U.S. stocks slip, bonds rally as banking stress deepens
BNN Bloomberg
European stocks fell and U.S. equity futures retreated as the emergency weekend sale of Credit Suisse Group AG to UBS Group failed to soothe market jitters over the health of the banking system.
The Stoxx Europe 600 index dropped 0.7 per cent, with a sub-index of banking stocks wiping out its remaining gains for the year. UBS shares fell as much as 16 per cent, while Credit Suisse sank 60 per cent. Contracts on the S&P 500 edged lower, with major lenders JPMorgan Chase & Co., Bank of America Corp., Wells Fargo & Co. and Citigroup Inc. all down in U.S. premarket trading. Nasdaq 100 futures steadied. A gauge of Asian shares fell by more than 1 per cent.
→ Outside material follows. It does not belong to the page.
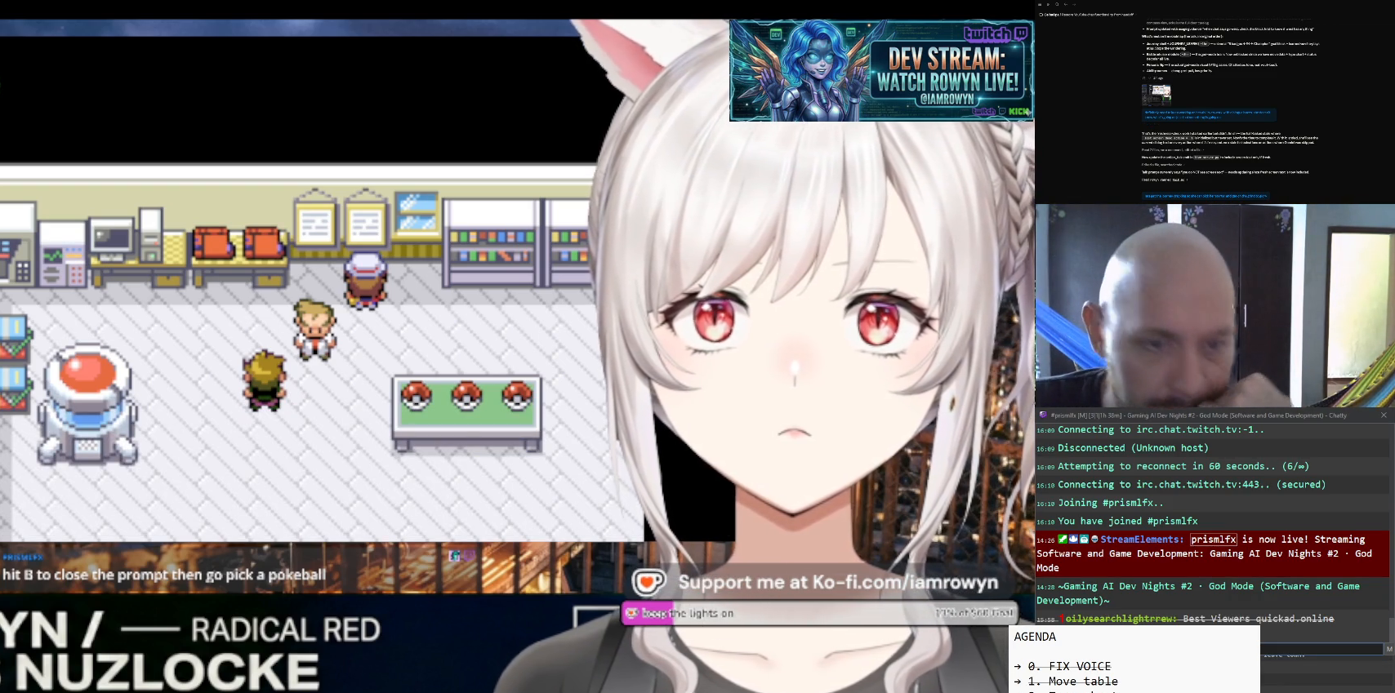
{"buttons": ["A"], "events": []}
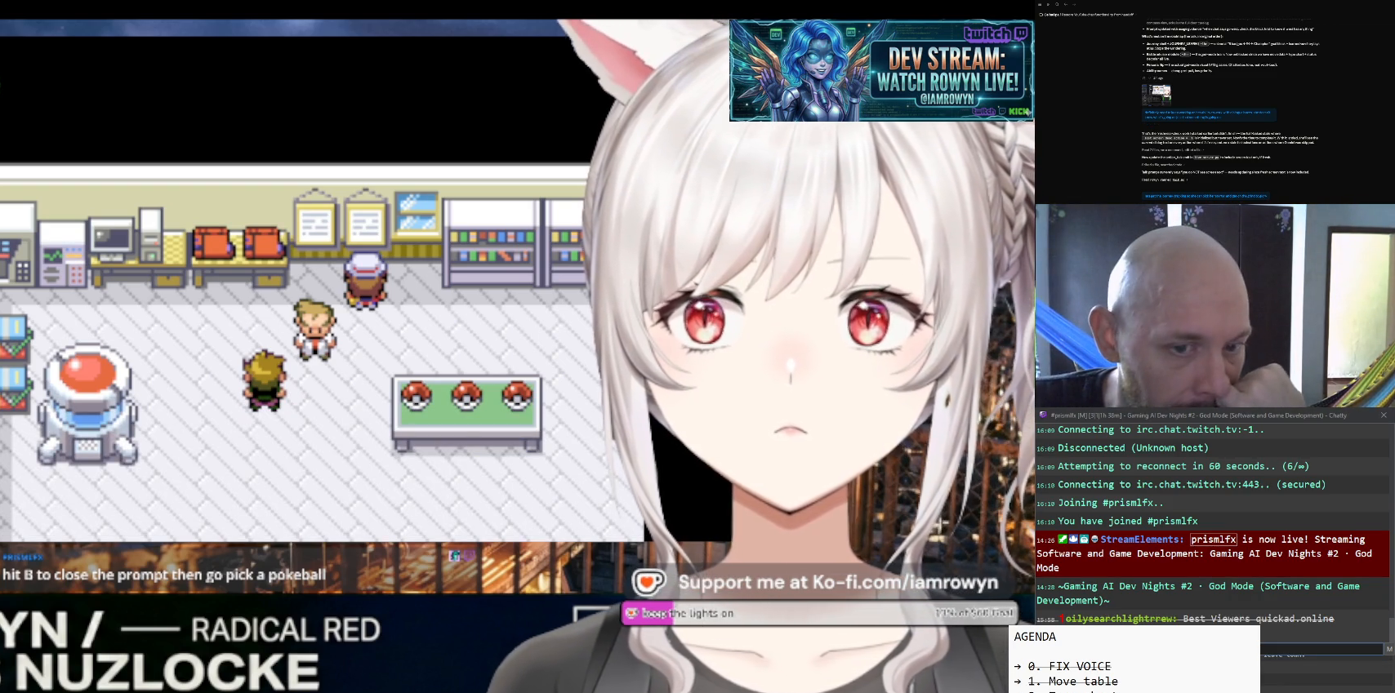
{"buttons": ["A"], "events": []}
Policymakers are rushing to shore up confidence after the problems at Credit Suisse and the collapse of Silicon Valley Bank added to broader concerns over financial stability. The Federal Reserve and five other central banks announced coordinated action to boost liquidity in U.S. dollar swap arrangements to ease strains in the global financial system. Traders are also assessing what impact recent events will have on the path of Fed policy tightening in the runup to its next rates decision due Wednesday.
“Markets are anxious about which bank is next to fall under trouble, as the whole system is based on confidence and events can escalate quickly, as we have seen with recent cases,” said Janet Mui, head of market analysis at RBC Brewin Dolphin. “There will be many questions and doubts on how UBS will integrate Credit Suisse given the size of the combined business.”